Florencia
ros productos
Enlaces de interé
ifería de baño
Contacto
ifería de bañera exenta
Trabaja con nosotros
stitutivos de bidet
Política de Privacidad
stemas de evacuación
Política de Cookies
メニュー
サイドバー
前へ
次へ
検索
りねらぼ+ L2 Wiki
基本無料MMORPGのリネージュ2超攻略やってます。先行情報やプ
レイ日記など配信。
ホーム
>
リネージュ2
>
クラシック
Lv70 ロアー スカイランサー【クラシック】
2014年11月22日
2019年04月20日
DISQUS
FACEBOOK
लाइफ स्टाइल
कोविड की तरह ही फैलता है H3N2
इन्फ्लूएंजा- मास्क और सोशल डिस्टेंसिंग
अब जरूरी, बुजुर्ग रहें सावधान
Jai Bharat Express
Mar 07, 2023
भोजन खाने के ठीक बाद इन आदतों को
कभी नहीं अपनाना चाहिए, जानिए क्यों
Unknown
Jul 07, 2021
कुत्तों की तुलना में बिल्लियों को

::::::::::

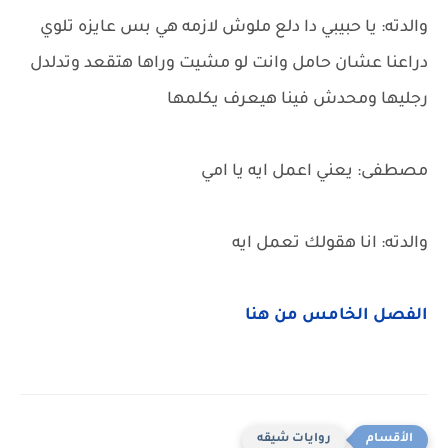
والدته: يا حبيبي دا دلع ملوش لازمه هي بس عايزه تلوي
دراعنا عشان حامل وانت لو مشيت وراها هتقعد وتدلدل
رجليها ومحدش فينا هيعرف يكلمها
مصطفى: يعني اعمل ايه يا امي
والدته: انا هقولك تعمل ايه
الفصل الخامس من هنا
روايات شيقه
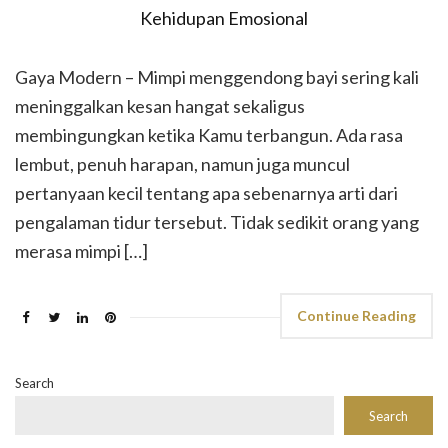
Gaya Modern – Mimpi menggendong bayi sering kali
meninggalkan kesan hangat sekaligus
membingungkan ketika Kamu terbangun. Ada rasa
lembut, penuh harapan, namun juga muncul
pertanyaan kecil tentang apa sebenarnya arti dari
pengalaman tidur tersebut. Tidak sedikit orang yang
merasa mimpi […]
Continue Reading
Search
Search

::::::::::

| Required work |
Search the entries for the string "والدته" and return each line where it turns up.

| Your solution |
والدته: يا حبيبي دا دلع ملوش لازمه هي بس عايزه تلوي
والدته: انا هقولك تعمل ايه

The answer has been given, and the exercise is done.